Click Update to save any changes.

Variables

Variables are global in Hydden and any variable added for your collector can be used in reports or for threat rules.

Use Add Variable to add new variables for you specific application needs. Click Update to save any changes.

Usually after adding your variables, your script is ready to run. Click the Run Now button to verify your schema and start the Source to Target Mapping process.

More details to follow on this feature as the preview progresses towards a general available feature.

Schemas

The Schemas tab lists the associated schema details for this collector and the target application. The schema entries are created based on specifications on the variables tab and are created during the script building process. The schema can me

Mapping

Use the Mapping tab to establish data mappings for your data between the source and the target schema. This is the foundation for identity data collection from various sources, which allows the analysis and comparison no matter what is collected from where. It's the key to compare apple to oranges and provide a insights on the identity posture of an organization across all systems.

Use Add Mapping to create new data associations between your source data and Hydden's target data. The table grid fields are text entry fields in add or edit mode.

Use the Edit option when you need to change an existing mapping.

Click Update to save any changes.

SSH Tunnel

The SSH Tunnel tab provides the means to add SSH tunneling information to establish a secure tunnel to the collection system.

You will need to add the SSH Server address and the required credential, which you can either add via the + or select from a list of pre-configured Credentials.

Set the Enable SSH Tunnel checkbox to use the tunnel and click Update to save any changes.

Output

The Output tab provides a collector status based on the last run. It's shows the Job Status information, and the Collector Output detailing the job processing stages and results.

Help

Use the Help tab for details on how to collect from different data source formats.
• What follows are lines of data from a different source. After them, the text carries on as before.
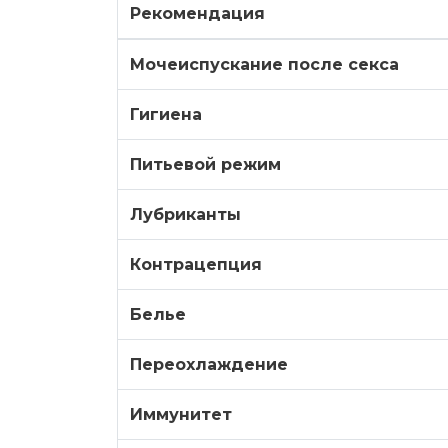
Рекомендация
Мочеиспускание после секса
Гигиена
Питьевой режим
Лубриканты
Контрацепция
Белье
Переохлаждение
Иммунитет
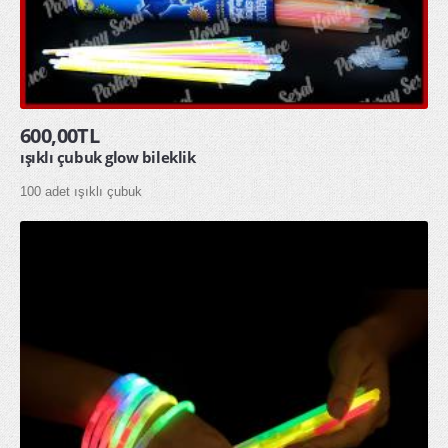
600,00TL
ışıklı çubuk glow bileklik
100 adet ışıklı çubuk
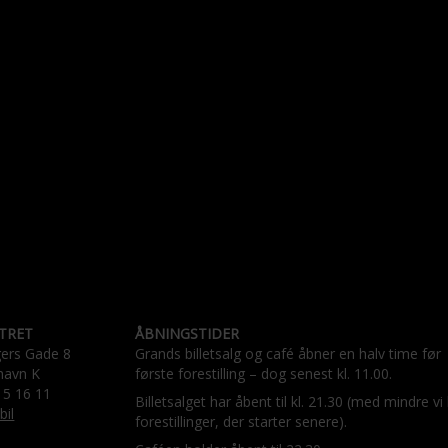
TRET
ÅBNINGSTIDER
gers Gade 8
Grands billetsalg og café åbner en halv time før
havn K
første forestilling – dog senest kl. 11.00.
15 16 11
Billetsalget har åbent til kl. 21.30 (med mindre vi
bil
forestillinger, der starter senere).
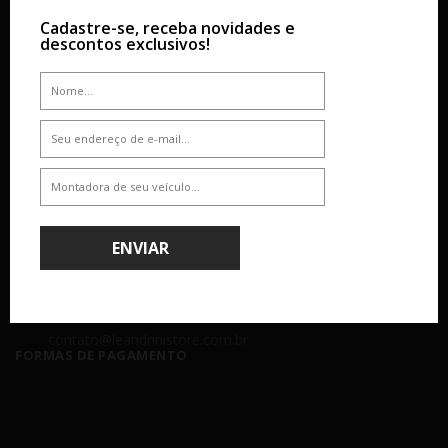
Cadastre-se, receba novidades e
SOBRE
AJUDA & SUPORTE
descontos exclusivos!
Empresa
Dúvidas
Atendimento
Como Comprar
Nossas Lojas
Formas de Pagamento
Segurança
Política de Entrega
Troca e Devolução
ATENDIMENTO
ENVIAR
(11) 4238 - 4379
(11) 99610-2927
Seg á Sex: 8:00 - 18:00 - Sáb: 8:00 - 14:00
contato@leandrinistore.com.br
FORMAS DE PAGAMENTO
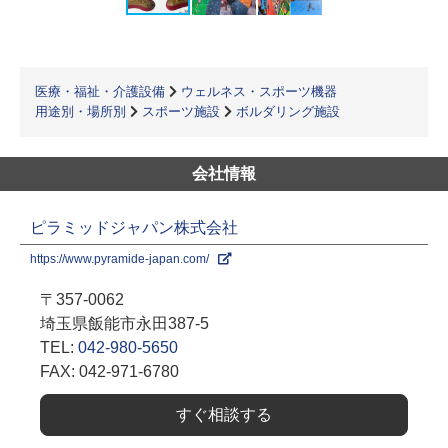
医療・福祉・介護設備
ウェルネス・スポーツ機器
用途別・場所別
スポーツ施設
ボルダリング施設
会社情報
ピラミッドジャパン株式会社
https://www.pyramide-japan.com/
〒357-0062
埼玉県飯能市永田387-5
TEL:
042-980-5650
FAX: 042-971-6780
すぐ相談する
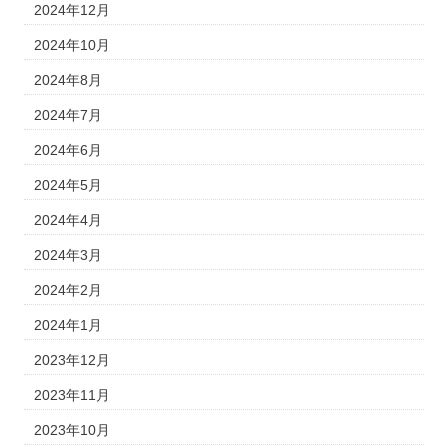
2024年12月
2024年10月
2024年8月
2024年7月
2024年6月
2024年5月
2024年4月
2024年3月
2024年2月
2024年1月
2023年12月
2023年11月
2023年10月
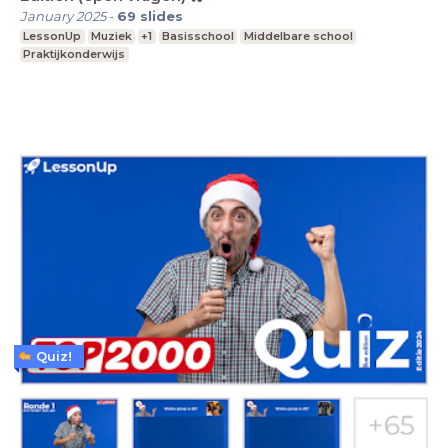
January 2025
-
69
slides
LessonUp
Muziek
+1
Basisschool
Middelbare school
Praktijkonderwijs
Quiz!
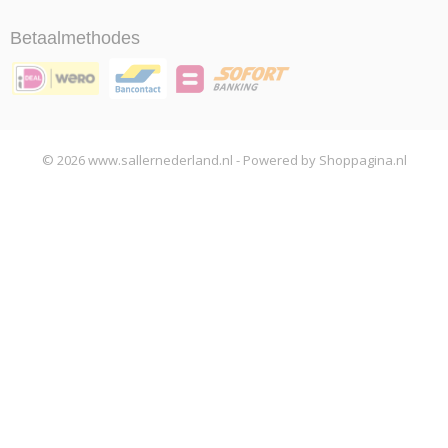
Betaalmethodes
© 2026 www.sallernederland.nl - Powered by Shoppagina.nl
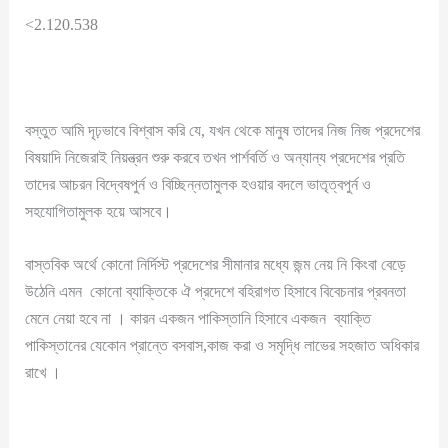
<2.120.538
বস্তুত আমি দৃঢ়ভাবে বিশ্বাস করি যে, যখন থেকে মানুষ তাদের নিজ নিজ প্রদেশের
বিষয়াদি নিজেরাই নিয়ন্ত্রন শুরু করবে তখন পার্শবর্তি ও অন্যান্য প্রদেশের প্রতি
তাদের আচরন বিদ্বেষপুর্ন ও বিচ্ছিন্নতামুলক হওয়ার বদলে ভাতৃত্বপুর্ন ও
সহযোগিতামুলক হয়ে আসবে।
বাস্তবিক অর্থে কোনো নির্দিস্ট প্রদেশের সীমানার মধ্যে জন্ম নেয় নি কিংবা বেড়ে
উঠেনি এমন কোনো ব্যাক্তিকে ঐ প্রদেশে বহিরাগত হিসাবে বিবেচনার প্রবনতা
মেনে নেয়া হবে না । কারন একজন পাকিস্তানি হিসাবে একজন ব্যাক্তি
পাকিস্তানের যেকোন প্রান্তে বসবাস,কাজ করা ও সমৃদ্ধি লাভের সহজাত অধিকার
রাখে ।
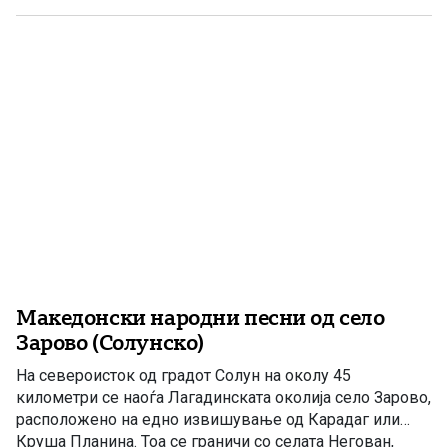
Македонски народни песни од село
Зарово (Солунско)
На североисток од градот Солун на околу 45
километри се наоѓа Лагадинската околија село Зарово,
расположено на едно извишување од Карадаг или
Круша Планина. Тоа се граничи со селата Негован,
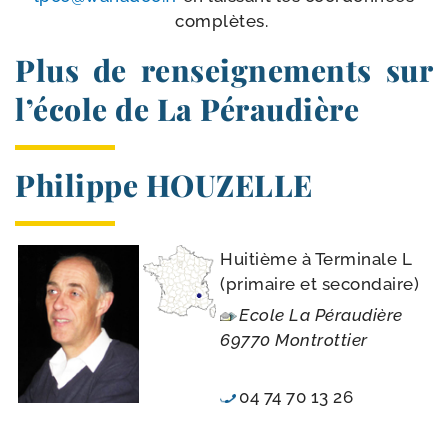
complètes.
Plus de renseignements sur
l’école de La Péraudière
Philippe HOUZELLE
Huitième à Terminale L
(pri­maire et secondaire)
Ecole La Péraudière
69770 Montrottier
04 74 70 13 26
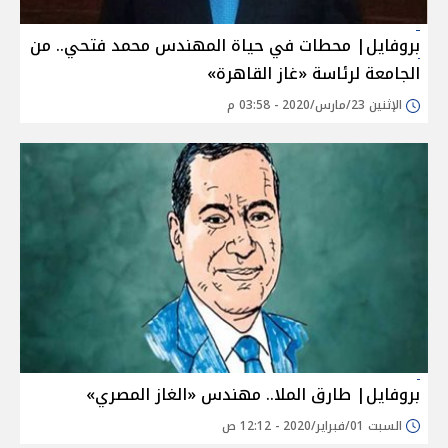
بروفايل| محطات في حياة المهندس محمد فتحي.. من
الجامعة لرئاسة «غاز القاهرة»
الإثنين 23/مارس/2020 - 03:58 م
بروفايل| طارق الملا.. مهندس «الغاز المصري»
السبت 01/فبراير/2020 - 12:12 ص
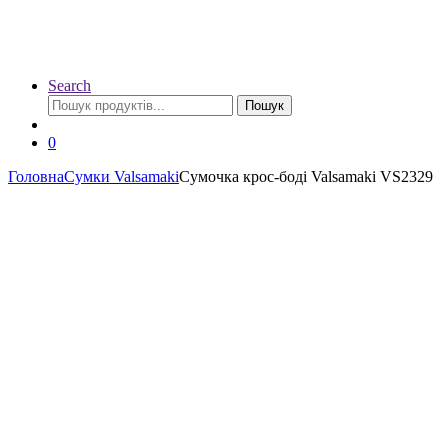
Search
Шукати:
Пошук
0
Головна
Сумки Valsamaki
Сумочка крос-боді Valsamaki VS2329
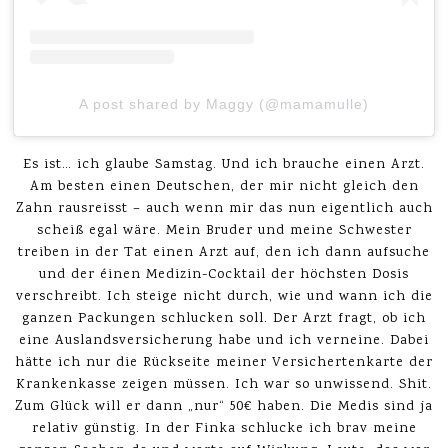
A post shared by Maggy (@mamamulle)
Es ist… ich glaube Samstag. Und ich brauche einen Arzt.
Am besten einen Deutschen, der mir nicht gleich den
Zahn rausreisst – auch wenn mir das nun eigentlich auch
scheiß egal wäre. Mein Bruder und meine Schwester
treiben in der Tat einen Arzt auf, den ich dann aufsuche
und der éinen Medizin-Cocktail der höchsten Dosis
verschreibt. Ich steige nicht durch, wie und wann ich die
ganzen Packungen schlucken soll. Der Arzt fragt, ob ich
eine Auslandsversicherung habe und ich verneine. Dabei
hätte ich nur die Rückseite meiner Versichertenkarte der
Krankenkasse zeigen müssen. Ich war so unwissend. Shit.
Zum Glück will er dann „nur“ 50€ haben. Die Medis sind ja
relativ günstig. In der Finka schlucke ich brav meine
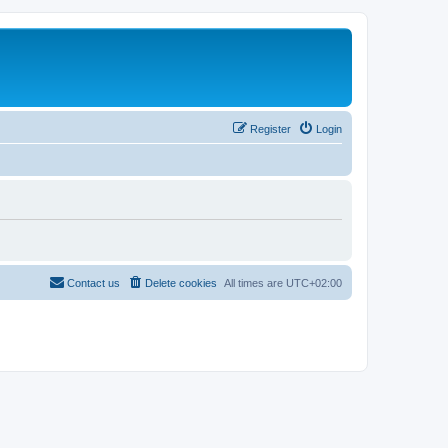
Register
Login
Contact us
Delete cookies
All times are
UTC+02:00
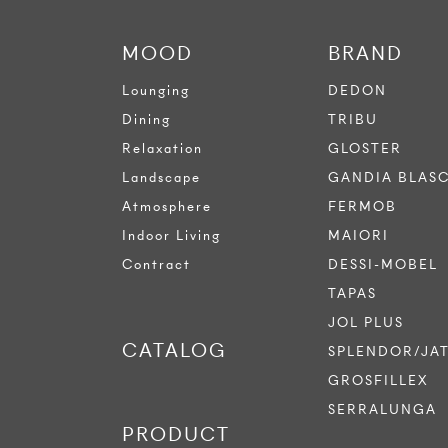
MOOD
BRAND
Lounging
DEDON
Dining
TRIBU
Relaxation
GLOSTER
Landscape
GANDIA BLAS
Atmosphere
FERMOB
Indoor Living
MAIORI
Contract
DESSI-MOBEL
TAPAS
JOL PLUS
CATALOG
SPLENDOR/JA
GROSFILLEX
SERRALUNGA
PRODUCT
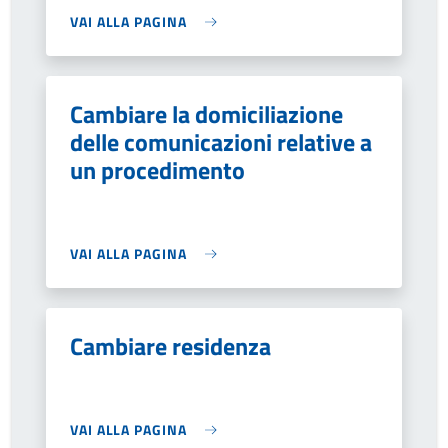
VAI ALLA PAGINA
Cambiare la domiciliazione
delle comunicazioni relative a
un procedimento
VAI ALLA PAGINA
Cambiare residenza
VAI ALLA PAGINA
• Hydden Module: The module provides functions to create and store entities to the Hydden Identity Graph.
• CSV Module: The CSV module provides functionality for parsing CSV (Comma Separated Values) data within scripts. It allows reading CSV data from strings or bytes, specifying delimiters, handling headers, and iterating over rows.
• Expect Module: The module provides functions to read data from various URI schemes (file, scp, sftp, ftp, ftps) and return the content as a string.
• JSON Module: The module provides a JSON codec.
• LDAP Module: The module provides functions to read data from various URI schemes (file, scp, sftp, ftp, ftps) and return the content as a string.
• Math Module: A module of math-related functions and constants.
• REST Module: The REST module provides functions to read data from retrieve content from REST endpoints as a string.
• SQL Module: The SQL module provides a way to execute SQL queries from within scripts. It supports multiple database drivers, including MySQL, PostgreSQL, and MSSQL.
• Time Module: A module of time-related functions and constants.
• URI Module: A data collection module providing function to read data from various URI schemes (file, scp, sftp, ftp, ftps) and return the content as a string.
• XML Module: The module provides an XML parser.